§ **What to work on**
Reproduce the listing exactly and skip over any pictures.

§ **Information provided**
____________________
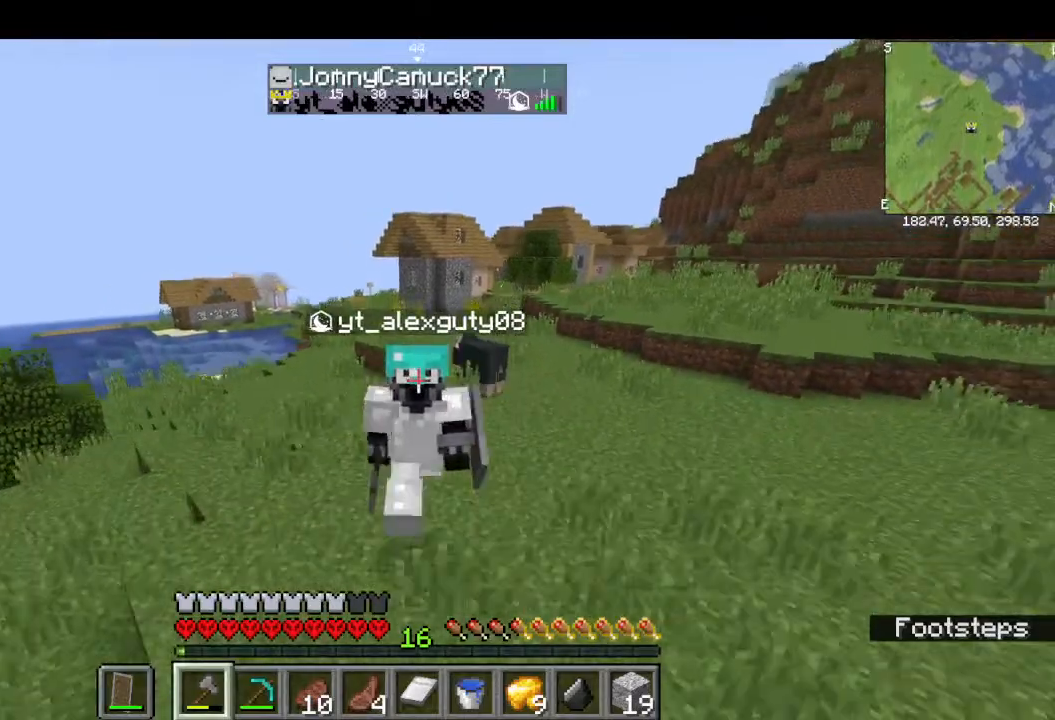
{"keys": ["w"], "mouse": [], "events": []}
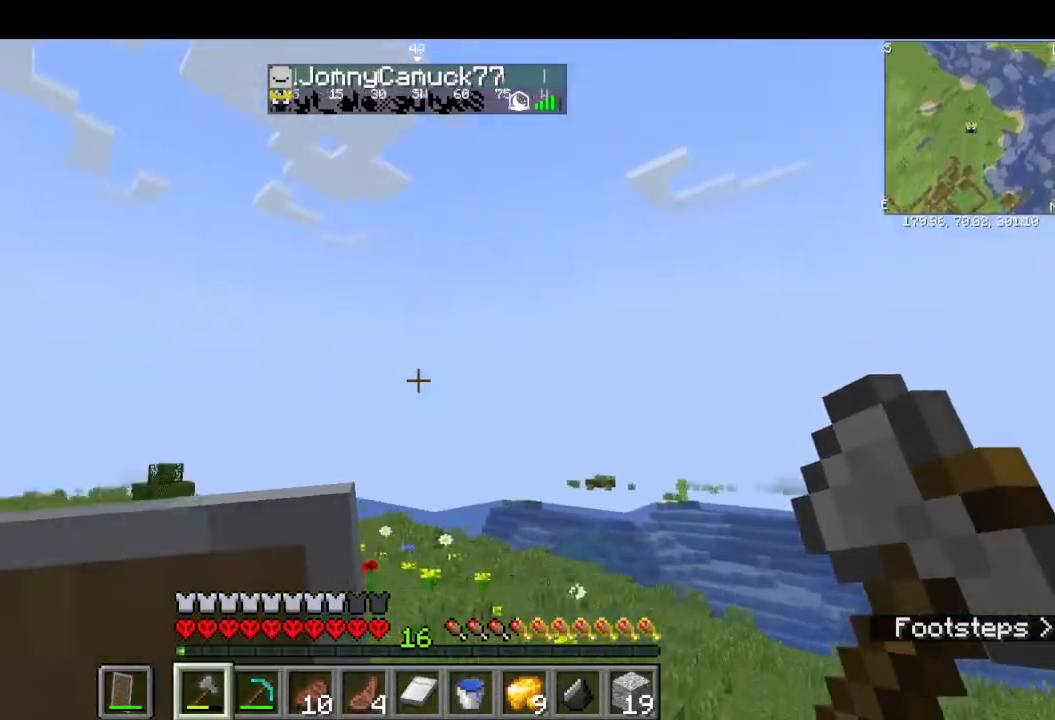
{"keys": ["w"], "mouse": [], "events": []}
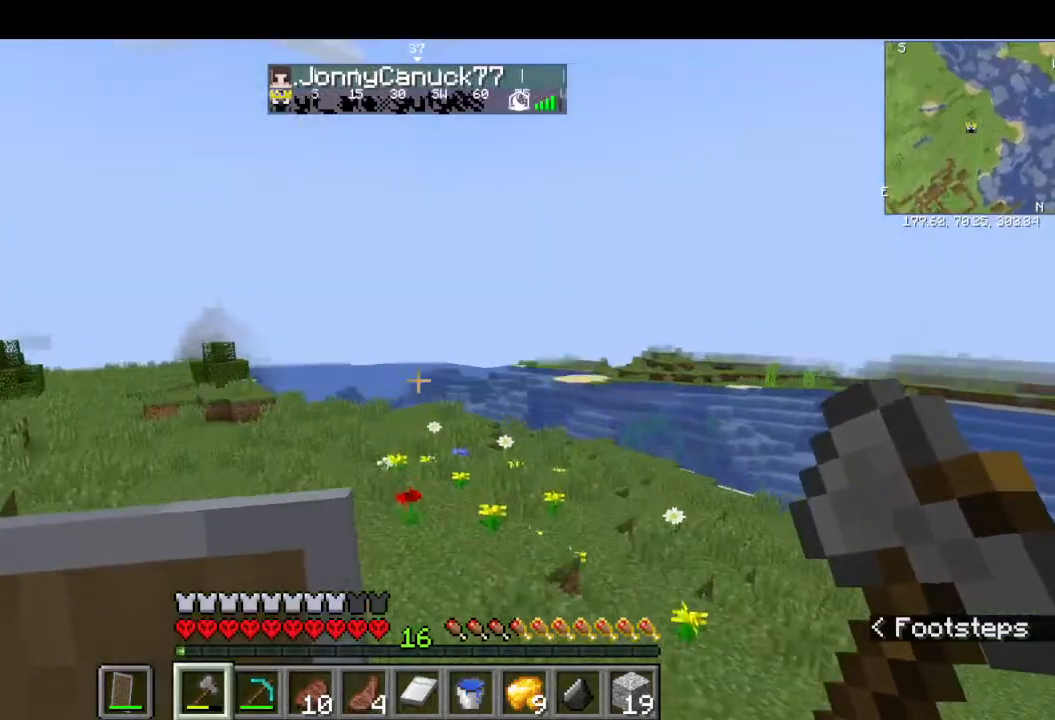
{"keys": ["w"], "mouse": ["left"], "events": [[433, "mouse_left", "down"]]}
____________________
§ **Answer box**
{"keys": ["w"], "mouse": [], "events": []}
{"keys": ["w"], "mouse": [], "events": []}
{"keys": ["w"], "mouse": ["left"], "events": [[433, "mouse_left", "down"]]}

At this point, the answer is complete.